- [MATERIAL SHOWN]
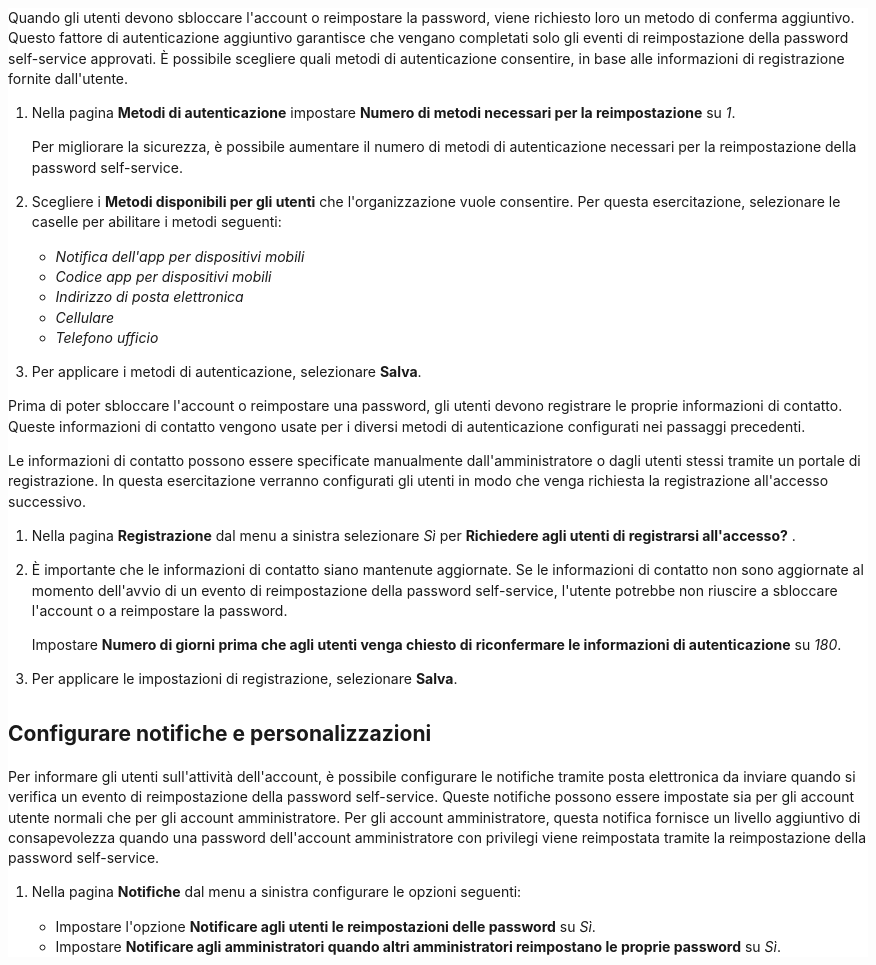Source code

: Quando gli utenti devono sbloccare l'account o reimpostare la password, viene richiesto loro un metodo di conferma aggiuntivo. Questo fattore di autenticazione aggiuntivo garantisce che vengano completati solo gli eventi di reimpostazione della password self-service approvati. È possibile scegliere quali metodi di autenticazione consentire, in base alle informazioni di registrazione fornite dall'utente.

1. Nella pagina **Metodi di autenticazione** impostare **Numero di metodi necessari per la reimpostazione** su *1*.

    Per migliorare la sicurezza, è possibile aumentare il numero di metodi di autenticazione necessari per la reimpostazione della password self-service.

1. Scegliere i **Metodi disponibili per gli utenti** che l'organizzazione vuole consentire. Per questa esercitazione, selezionare le caselle per abilitare i metodi seguenti:

    * *Notifica dell'app per dispositivi mobili*
    * *Codice app per dispositivi mobili*
    * *Indirizzo di posta elettronica*
    * *Cellulare*
    * *Telefono ufficio*

1. Per applicare i metodi di autenticazione, selezionare **Salva**.

Prima di poter sbloccare l'account o reimpostare una password, gli utenti devono registrare le proprie informazioni di contatto. Queste informazioni di contatto vengono usate per i diversi metodi di autenticazione configurati nei passaggi precedenti.

Le informazioni di contatto possono essere specificate manualmente dall'amministratore o dagli utenti stessi tramite un portale di registrazione. In questa esercitazione verranno configurati gli utenti in modo che venga richiesta la registrazione all'accesso successivo.

1. Nella pagina **Registrazione** dal menu a sinistra selezionare *Sì* per **Richiedere agli utenti di registrarsi all'accesso?** .
1. È importante che le informazioni di contatto siano mantenute aggiornate. Se le informazioni di contatto non sono aggiornate al momento dell'avvio di un evento di reimpostazione della password self-service, l'utente potrebbe non riuscire a sbloccare l'account o a reimpostare la password.

    Impostare **Numero di giorni prima che agli utenti venga chiesto di riconfermare le informazioni di autenticazione** su *180*.
1. Per applicare le impostazioni di registrazione, selezionare **Salva**.

## <a name="configure-notifications-and-customizations"></a>Configurare notifiche e personalizzazioni

Per informare gli utenti sull'attività dell'account, è possibile configurare le notifiche tramite posta elettronica da inviare quando si verifica un evento di reimpostazione della password self-service. Queste notifiche possono essere impostate sia per gli account utente normali che per gli account amministratore. Per gli account amministratore, questa notifica fornisce un livello aggiuntivo di consapevolezza quando una password dell'account amministratore con privilegi viene reimpostata tramite la reimpostazione della password self-service.

1. Nella pagina **Notifiche** dal menu a sinistra configurare le opzioni seguenti:

   * Impostare l'opzione **Notificare agli utenti le reimpostazioni delle password** su *Sì*.
   * Impostare **Notificare agli amministratori quando altri amministratori reimpostano le proprie password** su *Sì*.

- [EXERCISE DIRECTIONS]
Reply with one number, the count of lines in the records that include the word "applicare".

- [YOUR SOLUTION]
2